Trading costs (including fund transfer and currency conversion costs) will mostly depend on your choice of broker and bank, although the London Stock Exchange will charge something. All of the funds I'm about to describe are
not recommended for U.S. persons.
SHYU, domiciled in Ireland, looks a bit expensive to me. The fund managers collect 0.50%/year. SDHY is pretty similar but invests in shorter term corporate bond maturities and has a 0.45% expense ratio. HYLD is similar again but invests in a more global index of corporate bonds, with a 0.50% expense ratio. These are all BlackRock iShares ETFs.
If you're considering any of these ETFs then I'd also have a look at what State Street offers, specifically SJNK, also domiciled in Ireland and traded on the London Stock Exchange, but with a total expense ratio of 0.40%. SJNK is for U.S. dollar denominated high yield corporate bonds. If you prefer euro denominated bonds then there's JNKE, also with a 0.40% TER. These two ETFs look like slightly more affordable options than what BlackRock offers.

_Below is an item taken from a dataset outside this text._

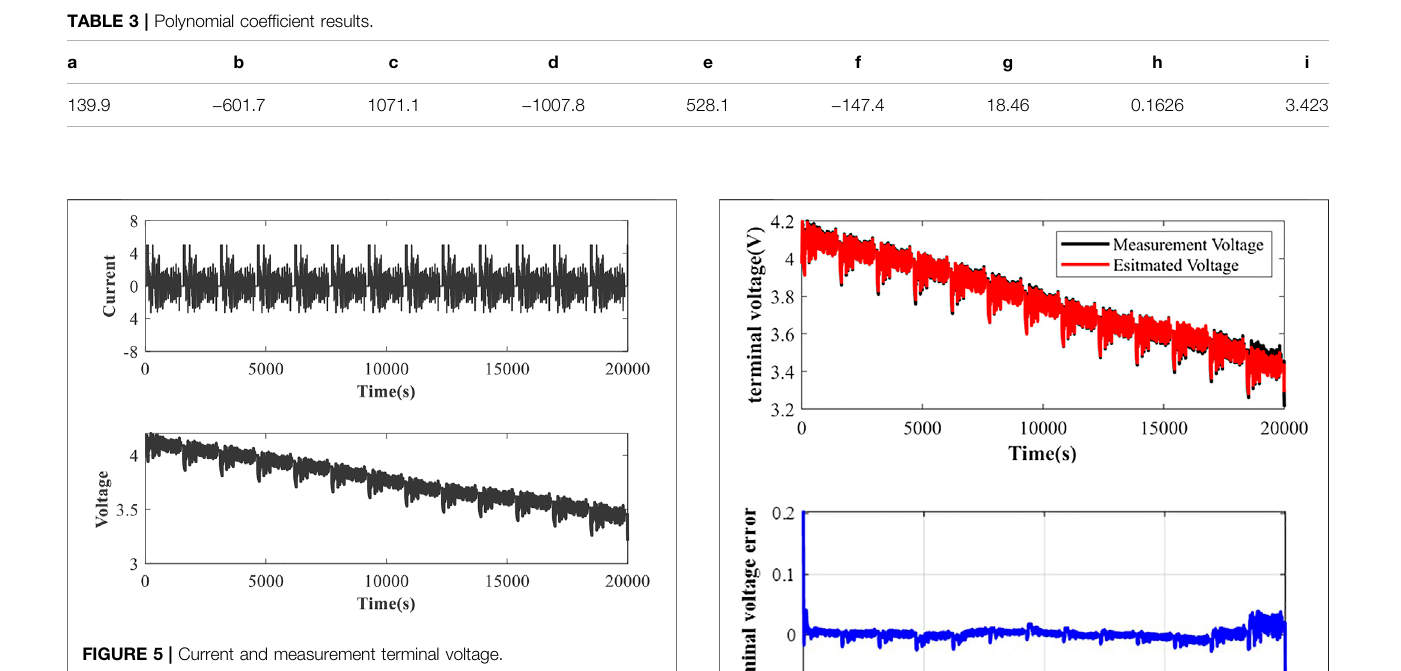
FIGURE 5 | Current and measurement terminal voltage.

I assume this question arises because junk bond funds have had a good run recently. That's often what happens, that somebody gets excited about an investment (or "investment") when its price has increased recently. That's precisely the wrong time to get interested in something if you're a buyer. You should be getting progressively more interested in an investment when it's getting
cheaper, other things being equal. "Apples are 15% more expensive now. Time to stock up on apples, right?" Wrong, usually -- although I certainly appreciate those who behave that way since they're helping me out.